Here is an example showing how to create the authentication plugin, then enable it by means of a configuration file. Follow these steps:

  1. Create a console app, adding a reference to MySql.Data.dll.

  2. Design the main program as follows:

    
    using System;
    using System.Collections.Generic;
    using System.Linq;
    using System.Text;
    using MySql.Data.MySqlClient;
    
    namespace AuthPluginTest
    {
      class Program
      {
        static void Main(string[] args)
        {
          // Customize the connection string as necessary.
          MySqlConnection con = new MySqlConnection("server=localhost; 
    database=test; user id=myuser; password=mypass");
          con.Open();
          con.Close();
        }
      }
    }
    
    
  3. Create your plugin class. In this example, we add an alternative implementation of the Native password plugin by just using the same code from the original plugin.
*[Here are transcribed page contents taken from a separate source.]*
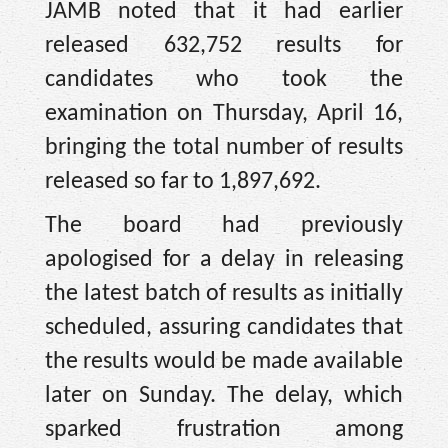
JAMB noted that it had earlier
released 632,752 results for
candidates who took the
examination on Thursday, April 16,
bringing the total number of results
released so far to 1,897,692.
The board had previously
apologised for a delay in releasing
the latest batch of results as initially
scheduled, assuring candidates that
the results would be made available
later on Sunday. The delay, which
sparked frustration among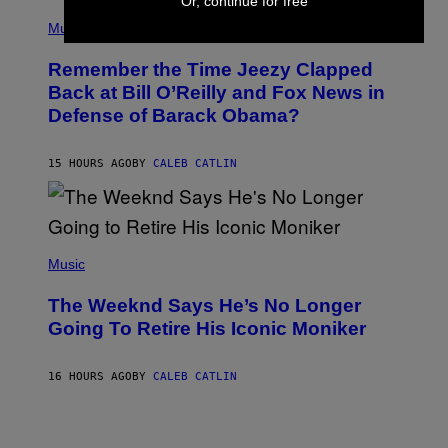
Or, continue for free
E
(
Z
P
Music
/
H
W
O
I
Remember the Time Jeezy Clapped
T
R
O
Back at Bill O’Reilly and Fox News in
E
B
I
Defense of Barack Obama?
Y
M
T
A
I
G
M
15 HOURS AGO
BY
CALEB CATLIN
E
M
)
O
S
E
N
(
F
P
Music
E
H
L
O
D
The Weeknd Says He’s No Longer
T
E
O
Going To Retire His Iconic Moniker
R
B
/
Y
G
P
E
16 HOURS AGO
BY
CALEB CATLIN
E
T
D
T
R
Y
O
I
B
M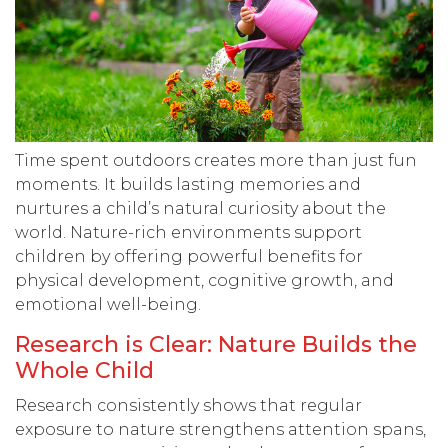
Time spent outdoors creates more than just fun
moments. It builds lasting memories and
nurtures a child’s natural curiosity about the
world. Nature-rich environments support
children by offering powerful benefits for
physical development, cognitive growth, and
emotional well-being.
Research is Clear: Nature Builds the
Whole Child
Research consistently shows that regular
exposure to nature strengthens attention spans,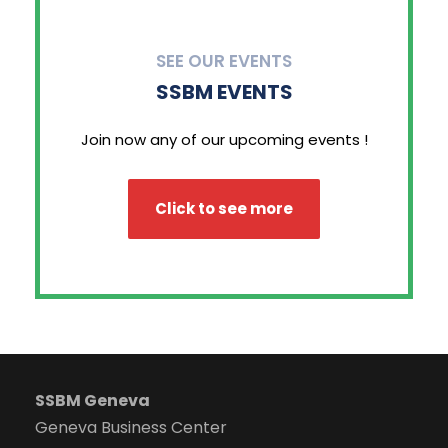
SEE OUR EVENTS
SSBM EVENTS
Join now any of our upcoming events !
Click to see more
SSBM Geneva
Geneva Business Center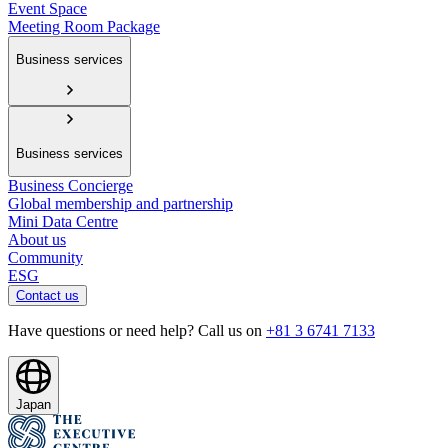
Event Space
Meeting Room Package
Business services
Business services
Business Concierge
Global membership and partnership
Mini Data Centre
About us
Community
ESG
Contact us
Have questions or need help? Call us on
+81 3 6741 7133
Japan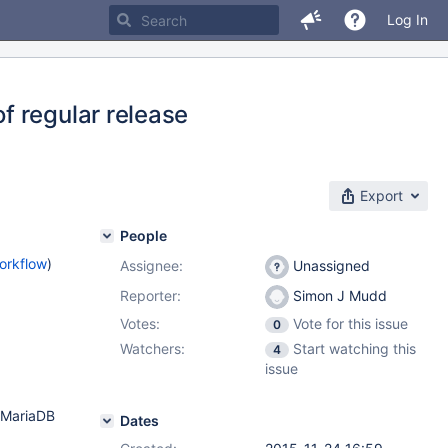
Log In
f regular release
Export
People
orkflow
)
Assignee:
Unassigned
Reporter:
Simon J Mudd
Votes:
Vote for this issue
0
Watchers:
Start watching this
4
issue
d MariaDB
Dates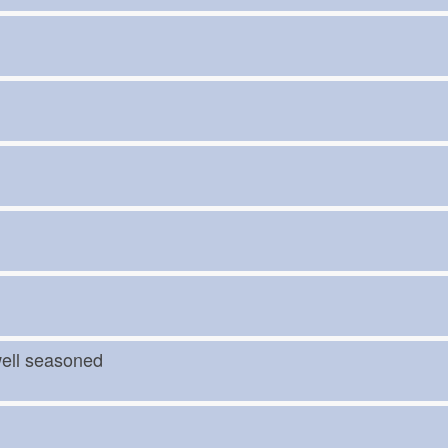
t)
 well seasoned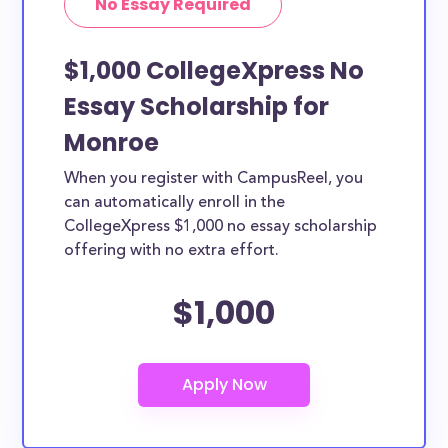
No Essay Required
$1,000 CollegeXpress No
Essay Scholarship for
Monroe
When you register with CampusReel, you
can automatically enroll in the
CollegeXpress $1,000 no essay scholarship
offering with no extra effort.
$1,000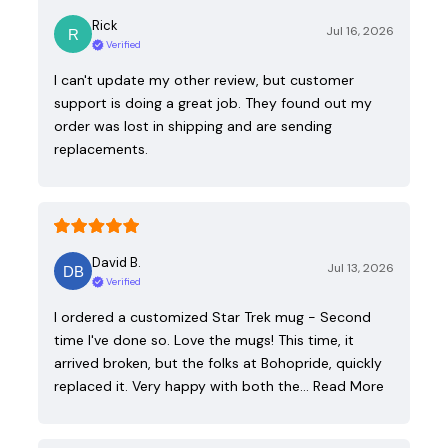
Rick
Jul 16, 2026
Verified
I can't update my other review, but customer
support is doing a great job. They found out my
order was lost in shipping and are sending
replacements.
David B.
Jul 13, 2026
Verified
I ordered a customized Star Trek mug - Second
time I've done so. Love the mugs! This time, it
arrived broken, but the folks at Bohopride, quickly
replaced it. Very happy with both the…
Read More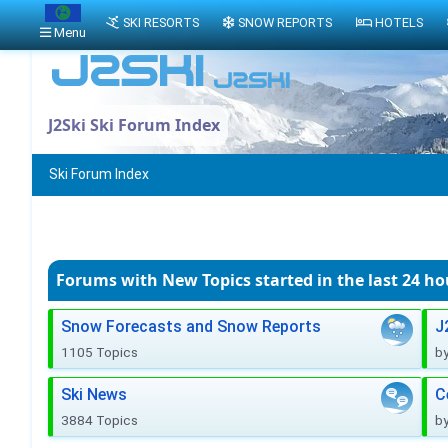
SKI RESORTS
SNOW REPORTS
HOTELS
Menu
J2Ski Ski Forum Index
Ski Forum Index
Forums with New Topics
started in the last 24 ho
Snow Forecasts and Snow Reports
J
1105 Topics
b
Ski News
C
3884 Topics
b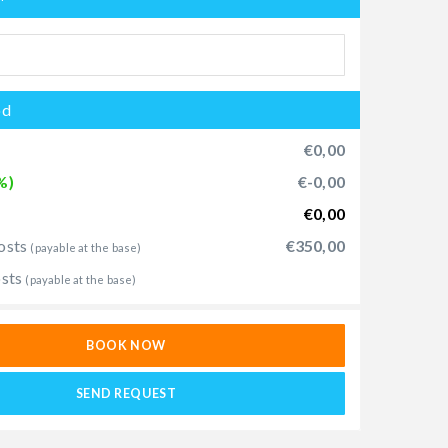
od
€0,00
%)
€-0,00
€0,00
osts
€350,00
(payable at the base)
osts
(payable at the base)
BOOK NOW
SEND REQUEST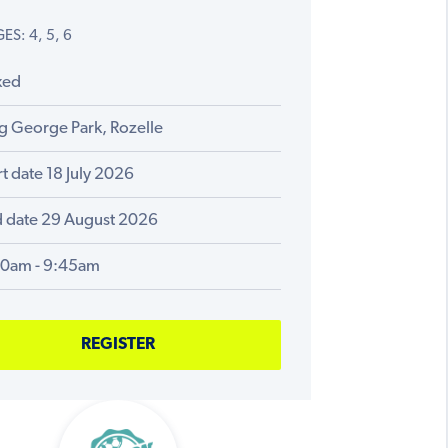
ES: 4, 5, 6
xed
g George Park, Rozelle
rt date 18 July 2026
 date 29 August 2026
00am - 9:45am
REGISTER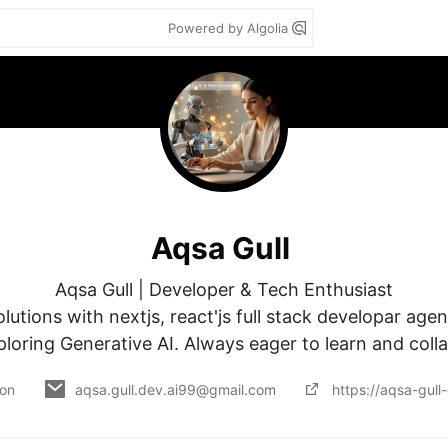
Powered by Algolia
Aqsa Gull
Aqsa Gull | Developer & Tech Enthusiast

lutions with nextjs, react'js full stack developar agent
loring Generative AI. Always eager to learn and coll
 on
aqsa.gull.dev.ai99@gmail.com
https://aqsa-gull-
We name our class MySqlNativePasswordPlugin2:

    
    using System.IO;
    using System;
    using System.Text;
    using System.Security.Cryptography;
    using MySql.Data.MySqlClient.Authentication;
    using System.Diagnostics;
    
    namespace AuthPluginTest
    {
      public class MySqlNativePasswordPlugin2 : MySqlAuthenticationPlugin
      {
        public override string PluginName
        {
          get { return "mysql_native_password"; }
        }
    
        public override object GetPassword()
        {
          Debug.WriteLine("Calling MySqlNativePasswordPlugin2.GetPassword");
          return Get411Password(Settings.Password, AuthData);
        }
    
        /// <summary>
        /// Returns a byte array containing the proper encryption of the 
        /// given password/seed according to the new 4.1.1 authentication scheme.
        /// </summary>
        /// <param name="password"></param>
        /// <param name="seed"></param>
        /// <returns></returns>
        private byte[] Get411Password(string password, byte[] seedBytes)
        {
          // if we have no password, then we just return 1 zero byte
          if (password.Length == 0) return new byte[1];
    
          SHA1 sha = new SHA1CryptoServiceProvider();
    
          byte[] firstHash = sha.ComputeHash(Encoding.Default.GetBytes(password));
          byte[] secondHash = sha.ComputeHash(firstHash);
    
          byte[] input = new byte[seedBytes.Length + secondHash.Length];
          Array.Copy(seedBytes, 0, input, 0, seedBytes.Length);
          Array.Copy(secondHash, 0, input, seedBytes.Length, secondHash.Length);
          byte[] thirdHash = sha.ComputeHash(input);
    
          byte[] finalHash = new byte[thirdHash.Length + 1];
          finalHash[0] = 0x14;
          Array.Copy(thirdHash, 0, finalHash, 1, thirdHash.Length);
    
          for (int i = 1; i < finalHash.Length; i++)
            finalHash[i] = (byte)(finalHash[i] ^ firstHash[i - 1]);
          return finalHash;
        }
      }
    }
    
    
  4. Notice that the plugin implementation just overrides GetPassword, and provides an implementation to encrypt the password using the 4.1 protocol. We also put the following line in the GetPassword body:

    Debug.WriteLine("Calling MySqlNativePasswordPlugin2.GetPassword");
    

    to provide confirmation that the plugin was effectively used. (You could also put a breakpoint on that method.)

  5. Enable the new plugin in the configuration file:

    
    <?xml version="1.0"?>
    <configuration>
      <configSections>
        <section name="MySQL" type="MySql.Data.MySqlClient.MySqlConfiguration, 
    MySql.Data"/>
      </configSections>
      <MySQL>
        <AuthenticationPlugins>
          <add name="mysql_native_password" 
    type="AuthPluginTest.MySqlNativePasswordPlugin2, AuthPluginTest"></add>
        </AuthenticationPlugins>    
      </MySQL>
    <startup><supportedRuntime version="v4.0" sku=".NETFramework,Version=v4.0"/>
    </startup></configuration>
    
    
  6. Run the application. In Visual Studio, you will see the message Calling MySqlNativePasswordPlugin2.GetPassword in the debug window.

  7. Continue enhancing the authentication logic, overriding more methods if you required.